2) Hot Spot: The technology introduced by BBG sports to Cricket in the 2006 Ashes series uses 2 infrared cameras placed on opposite sides of the ground, near the sight screen, with a clear view of the batsman. When the ball hits any equipment of the batsman, it creates localized heat due to friction between the objects and the region is then displayed as a white spot on the infrared image. Based on the analysis of the infrared image, the third umpire makes a verdict - Out / Not Out!
3) Ball Tracking: Ball tracking by Hawk-eye innovations uses six cameras placed around the ground in specific locations to cover the entire trajectory of the ball – from the bowler’s hand to stop at intervals of every 1/100th of a second. The ball is identified in the images, its position from the ground is calculated through a triangulation method, and the images are then synchronized to create a 3D visualization with ball path prediction, to be used in the analysis by the umpires and viewers. Close LBW calls are better judged through Hawk-eye visualizations. The images from the camera are also used to present the ball pitchmap and wagon wheel information.
4) Smart Bails: LED bails were introduced to cricket by a company called Zing bails in 2013. The concept was designed to make the bails glow on being successfully dislodged from the stumps. The bails have a microprocessor that detects when the contact is lost between the stumps and the bails. The bails are powered by a low voltage battery that gets illuminated within 1/1000th of a second. Run-outs & stumpings are now analyzed quickly by the 3rd umpire, while the LED lights also provide an element of fun to the viewers, especially during games played during the night. With advanced cameras and availability of stump LEDs, there is also a growing debate on the necessity of bails in the game.

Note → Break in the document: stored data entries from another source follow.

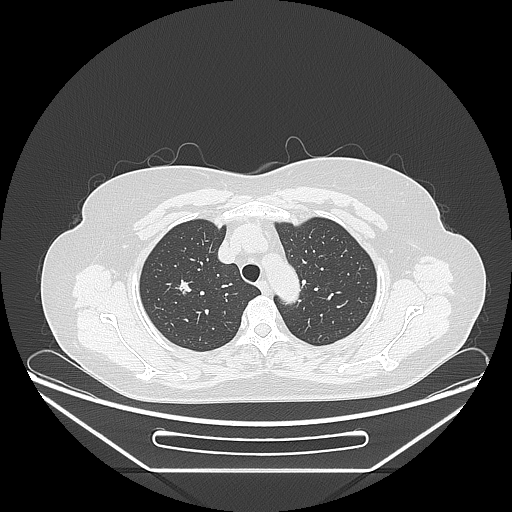
Chest CT, one axial slice; position 195 of 236 along the scan axis; reconstruction kernel LUNG; lung window (W 1500 / L -600 HU); 1.25 mm slice thickness; 512 × 512 image matrix, field of view 433 × 433 mm. Female patient, age 60 years. Case-level facts recorded for this patient, not image findings: clinical TNM (as recorded): T1c N0 M0; histopathological grade: G2-3.
Outlined on this slice (rectangle marked by the reading radiologist):
- lung tumour (recorded histology: adenocarcinoma): bounding box [x1, y1, x2, y2] px = [174, 274, 198, 303]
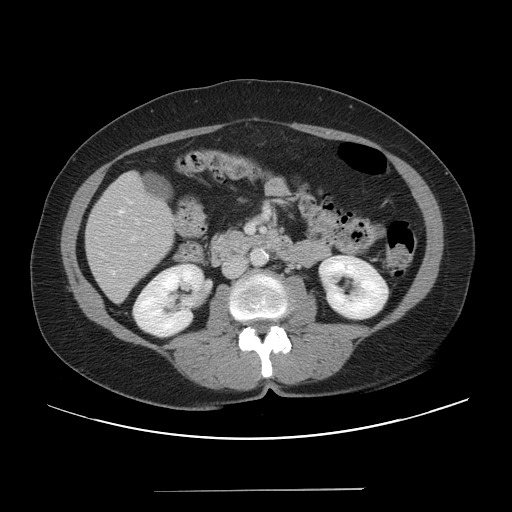
Contrast-enhanced abdominal CT, one axial slice; 120 kVp; intravenous contrast given; soft-tissue window (W 400 / L 40 HU); 5 mm slice thickness; 512 × 512 image matrix, field of view 419 × 419 mm. Case-level facts recorded for this patient, not image findings: patient: male, age 64 years at operation; diagnosis: colorectal cancer liver metastases, imaged before liver resection; multiple liver metastases: yes; largest metastasis: 3.2 cm; disease in both lobes: yes.
Annotated regions visible in this slice (outlined manually by an expert reader):
- liver: bounding box [x1, y1, x2, y2] px = [87, 173, 174, 301]
- portal vein (with intrahepatic branches): [247, 225, 254, 232]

Making the game more connected and enjoyable:
1) Birds-eye view: Spidercam designed by a company called Spidercam GmbH uses cameras that can move in all the 3 axes – horizontal, vertical, and in the rotary axis. It allows for a birds-eye view of the game and in angles that were never witnessed through regular broadcasting cameras. The camera is suspended from an array of Kevlar cables operated through motorized winches positioned in four roof corners of the stadium. A Spidercam pilot operates the camera through a software and the commands to-and-fro are communicated to the camera through fibre optic cable attached along with the Kevlar cables. With Spidercam, even the normal routines like bowler's run-up, batsman taking guard, fielders aligning to the positions, etc. are spiced-up for audience viewing & commentary discussions.
2) Flying Cameras: Drone camera by the company Batcam was used in the ICC Men’s World Cup 2019. These cameras had 360 degree viewing angle and was used to capture shots from near ground level to skyline view. The camera was remotely controlled and equipped with automatic collision avoidance systems.
3) Player & Game Graphics: 3D graphics and animations have added fun quotient to the way data can be analyzed and presented to the audiences. There are quite a handful of companies that operate in both the analytics and graphic space. 3D player models presented during the game and during post-match commentaries provide interesting ways to visualize the skill, tactics, and performance of the players and teams.
4) Power Shot Analysis: PowerBat technology, by Spektacom, provides real time feedback on the batting performance, including data on bat speed, impact location, twist, launch angle, and the power behind every shot. It uses ultra-lightweight unobtrusive sensors, placed behind the bat, to compute the batting metrics using machine learning algorithms, which are then shared in real-time for broadcasting - the audience can now understand the science behind power hitting.